TGI de Paris, 3ème Ch., 1ère sect., 3 octobre 2019
La poursuite de la saga judiciaire entre les sociétés Vente-privée.com et Showroomprivé.com a donné lieu à une décision qui fera certainement l’objet de discussions sur la notion de dépôt frauduleux.
Au soutien de son assignation en annulation de deux marques semi-figuratives « vente-privee » déposées par la société Vente-privée.com, la société Showroomprivé.com invoquait le caractère descriptif des marques ainsi qu’un dépôt frauduleux dans le but de priver les tiers d’un signe nécessaire à leur activité.
Le Tribunal retient que l’expression « vente privée » est usuelle et générique au regard de l’activité désignée à l’enregistrement en classe 35 et que ni l’ajout d’un tiret, ni la suppression de l’accent dans l’élément verbal, non plus que l’élément figuratif (le papillon), ne sont de nature à conférer à cette combinaison une impression suffisamment éloignée de l’expression “vente privée” et de son sens usuel.
Les juges du fond rappellent toutefois qu’un signe, qui a été enregistré comme marque, alors qu’il était dépourvu de caractère distinctif, peut acquérir ultérieurement un tel caractère par l’usage qui en est fait à titre de marque comme l’a jugé la Cour de cassation dans son arrêt du 6 décembre 2016, s’agissant de la marque verbale « Vente-privee.com ». En l’espèce, le Tribunal relève que la société Vente-privée.com détient la position de « leader » du secteur des ventes événementielles en ligne en France avec près de 90% de parts de marché, qu’un sondage Médiamétrie démontre que la marque “vente-privee” est au 5ème rang des marques les plus connues de tout l’e-commerce et qu’une part significative des milieux intéressés identifie la marque en cause comme provenant de la société Vente-privée.com. Dès lors, la marque a acquis un caractère distinctif par l’usage dans les services de la classe 35 visée à l’enregistrement et la demande de nullité pour défaut de caractère distinctif est rejetée.

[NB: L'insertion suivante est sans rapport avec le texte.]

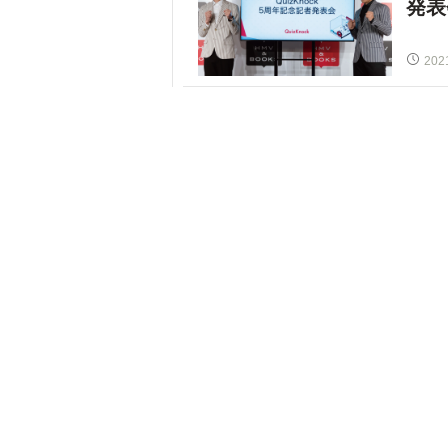
発表
202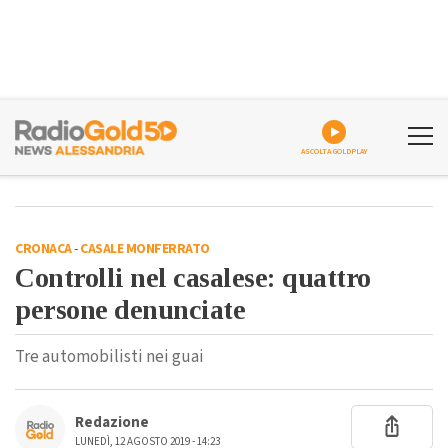
ASCOLTA GOLDPLAY
CRONACA
-
CASALE MONFERRATO
Controlli nel casalese: quattro
persone denunciate
Tre automobilisti nei guai
Redazione
LUNEDÌ, 12 AGOSTO 2019 - 14:23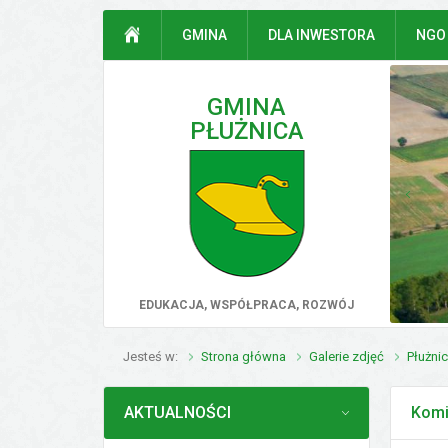
Przejdź do mapy serwisu
Przejdź do wyszukiwarki
Przejdź do głównego
Przejdź do treści
STRONA GŁÓWNA
GMINA
DLA INWESTORA
NGO
menu
GMINA
PŁUŻNICA
poprz
EDUKACJA, WSPÓŁPRACA, ROZWÓJ
Jesteś w
Strona główna
Galerie zdjęć
Płużni
MENU
AKTUALNOŚCI
Komi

Pour autant, selon le Tribunal, la société Vente-privée.com « ne saurait s’approprier des termes génériques qui doivent rester disponibles pour tous les acteurs économiques de ce secteur et n’a aucune légitimité à monopoliser à son seul profit les termes “vente-privee”, extrêmement proches de “vente privée”, à titre de marque et à priver ses concurrents de l’usage de ces mots sauf à introduire une distorsion dans les règles de libre concurrence ».

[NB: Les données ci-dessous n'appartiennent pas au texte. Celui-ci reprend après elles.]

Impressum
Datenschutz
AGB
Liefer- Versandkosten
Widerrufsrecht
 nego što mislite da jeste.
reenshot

Le Tribunal rappelle que selon la jurisprudence constante « un dépôt de marque est entaché de fraude lorsqu’il est effectué dans l’intention de priver autrui d’un signe nécessaire à son activité » et que « l’intention du déposant au moment du dépôt des demandes d’enregistrement est un élément subjectif qui doit être déterminé par référence à l’ensemble des facteurs pertinents propres au cas d’espèce, lesquels peuvent être postérieurs au dépôt »
En l’espèce, le Tribunal relève que de nombreux articles de presse produits par la société Vente-privee.com identifient la marque comme étant “vente-privée”, avec un accent, « ce qui témoigne de la confusion créée et de l’extrême proximité entre la marque et le terme générique ». Les juges du fond constatent également que le dirigeant de la société Vente-privée.com avait publiquement fait état, avant le dépôt des deux marques en cause, du caractère générique des termes démontrant ainsi une volonté délibérée d’appropriation au préjudice des concurrents.
Dès lors, selon le Tribunal, ces éléments démontrent le caractère frauduleux du dépôt en raison de la tentative d’appropriation de termes génériques. Le Tribunal annule en conséquence la marque semi-figurative pour dépôt frauduleux, sans que les circonstances postérieures au dépôt, à savoir l’acquisition du caractère distinctif par l’usage, ne soient prises en compte.
L’on peut s’interroger sur les conséquences de cette décision qui renvoie les marques génériques ayant acquis un caractère distinctif par l’usage à un risque d’annulation pour dépôt frauduleux en fonction des circonstances de l’espèce.